FireFly Analytics LogoFireFly Analytics
Architecture / Authentication

SSO-Mapped Service Principal Authentication

A comprehensive guide to the SSO-Mapped SPN authentication pattern, where users authenticate via SSO (Okta/OIDC) while Databricks API calls are made using Service Principal credentials. This pattern enables multi-tenant applications without requiring users to have Databricks accounts.

Overview

The SSO-Mapped SPN authentication pattern decouples user identity from Databricks API access. Users authenticate through your organization's Single Sign-On (SSO) provider, while all Databricks API calls are made using Service Principal (SPN) credentials stored and managed by the platform.

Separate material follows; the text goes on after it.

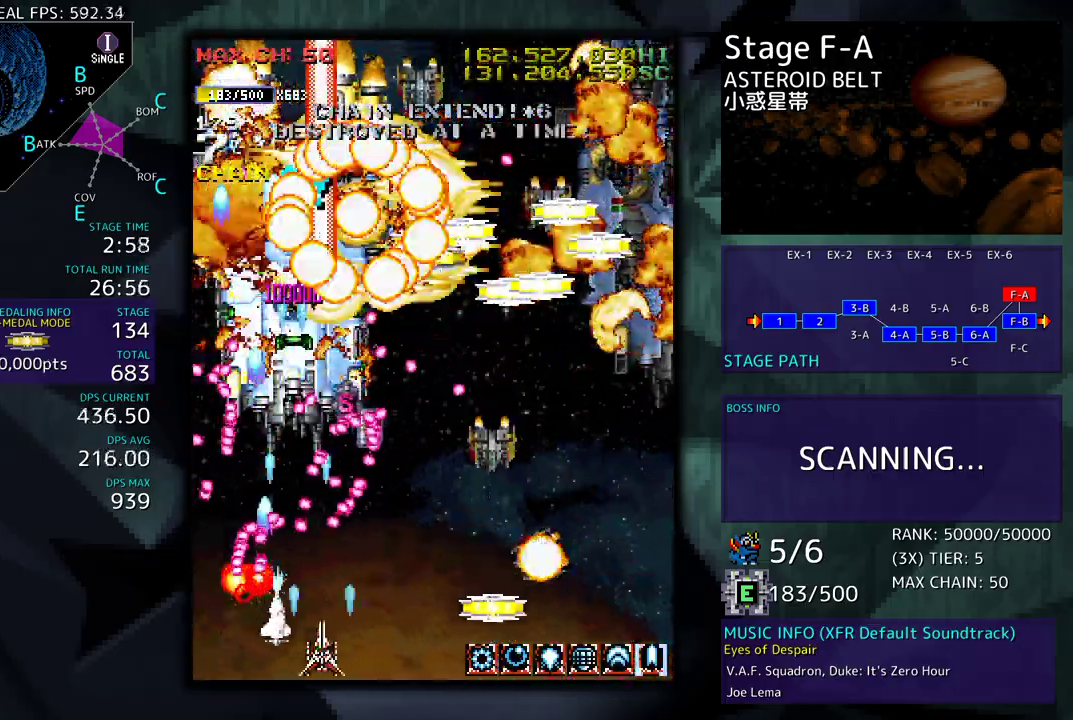
{"buttons": [], "events": [[17, "DPAD_DOWN", "up"], [267, "DPAD_DOWN", "down"], [267, "DPAD_RIGHT", "down"], [483, "DPAD_RIGHT", "up"], [500, "DPAD_DOWN", "up"]]}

This architecture is ideal for building multi-tenant SaaS applications on Databricks where end users don't need—and shouldn't have—direct Databricks accounts.

Key Benefits

  • No Databricks Accounts Required: End users authenticate via SSO only—no Databricks account provisioning needed
  • Simplified Identity Management: Manage users in your SSO provider, not in Databricks
  • Multi-Tenant Ready: Each organization gets isolated SPN credentials for data separation
  • Centralized Access Control: Platform manages all Databricks API access through controlled SPNs
  • Flexible Audit Options: Use organization-level or per-user SPN mapping for different audit granularity

When to Use This Pattern

This pattern is best suited for:

  • Multi-tenant SaaS applications built on Databricks
  • Embedded analytics platforms
  • Customer-facing data products
  • Applications where users shouldn't see Databricks UI
  • Scenarios requiring abstracted data access layers

Architecture Overview

The following diagram shows the high-level architecture of the SSO-Mapped SPN pattern. Notice how user authentication (SSO) and API authentication (SPN) are completely separate concerns.

Architecture Layers

1. Authentication Layer

Users authenticate via SSO (Okta, Azure AD, or any OIDC provider). This establishes their identity and creates a session in the platform. No Databricks credentials are involved at this stage.

2. Identity Mapping Layer

After SSO authentication, the user selects an organization. The platform resolves the appropriate Service Principal credentials for that organization—either a shared organization-level SPN or a per-user SPN mapping.

3. API Proxy Layer

All Databricks API calls are proxied through the platform. The proxy obtains OAuth tokens using SPN credentials, caches them for performance, and makes authenticated API calls on behalf of users.

Identity Model

Understanding the data model is crucial for implementing this pattern correctly. The following entity-relationship diagram shows how users, organizations, sessions, and SPN credentials are related.

Key Entities

user

Core user identity from SSO authentication. The accountIdUserIdMapping field stores SCIM IDs for users who are also provisioned in Databricks accounts.

session

Tracks authenticated user sessions. The critical field is activeOrganizationId—this determines which organization's SPN credentials are used for API calls.

byodDatabricksSpns

Organization-level Service Principal credentials. Each organization has one or more SPNs configured. Credentials are encrypted at rest using AES-256-GCM.

userSpns

Optional per-user SPN mappings. When present, the user's individual SPN is used instead of the organization-level SPN, enabling per-user audit trails in Databricks.

byodDatabricksWorkspaces

Maps workspace URLs to SPNs. An organization can have multiple workspaces, each potentially using a different SPN for authentication.

Authentication Flow

The authentication flow has three distinct phases: SSO authentication (establishing user identity), organization selection (setting context), and Databricks API access (using SPN credentials).

Flow Phases Explained

Phase 1: SSO Authentication

User authenticates via Okta (or another OIDC provider) using standard OAuth 2.0 with PKCE. After successful authentication, a session is created in PostgreSQL and a secure HTTP-only cookie is set. At this point, the user is authenticated but has no organization context.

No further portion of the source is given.